A Quick Surf of the Huffington PostWell, after all the ballyhoo and foofaraw,
the Huffington Post is finally here.
Showing that she's hip to the latest breaking news, the front cover has a Jeff Gannon story. But it's us Republican bloggers who are obsessing on that story, right? Actually it's a link to a Vanity Fair roundtable on L'affaire Gannon.
John Cusack
reports on his trip to Hunter Thompson's funeral.
The sun was shining and gunfire echoed as friends and family gathered and shot targets on the lawn. Norman Greenbaum’s “Spirit in the Sky” booming. Books, notes, numbers, pills, bullets, totems and talismans everywhere. Outside his wife offered liquid acid to people in the driveway. In the kitchen where he took his life, a huge American flag overlooked his suicide. He was looking right at it.Sounds like the '70s never left us.
Ellen Degeneres
has a cause.

→ **DATASET RECORDS**:
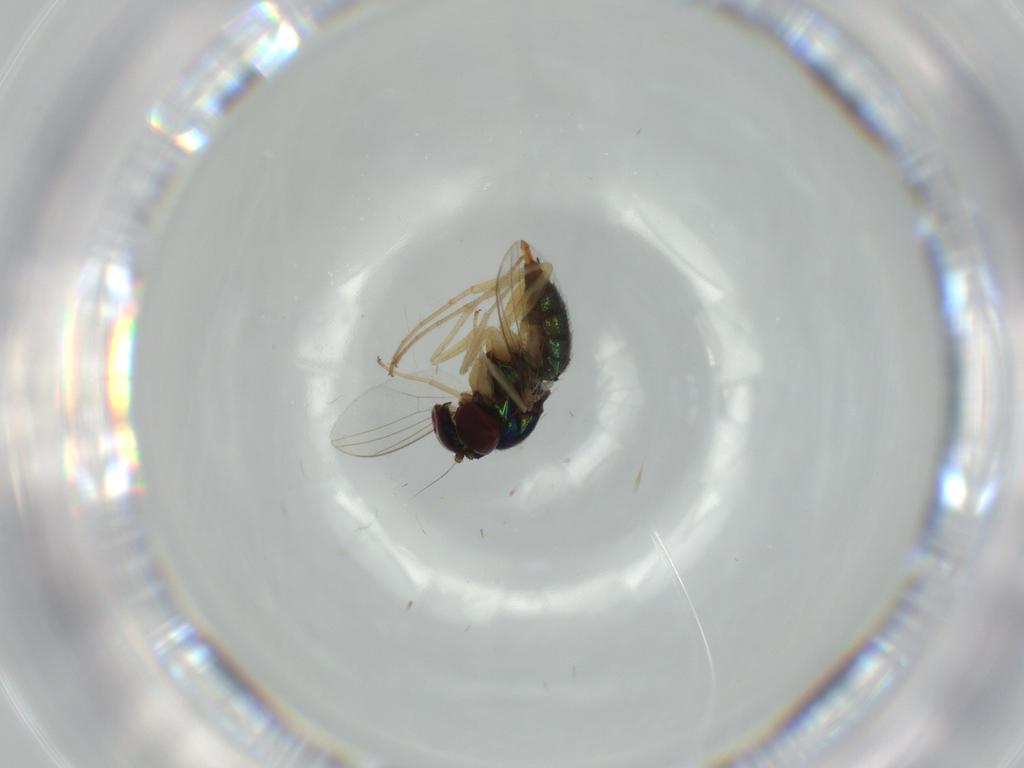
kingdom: Animalia
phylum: Arthropoda
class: Insecta
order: Diptera
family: Dolichopodidae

→ **PROBLEM**:
In the post about the Huffington Post, which song does John Cusack's report say was booming at Hunter Thompson's funeral?

→ **COMPLETED EXERCISE**:
Norman Greenbaum's "Spirit in the Sky."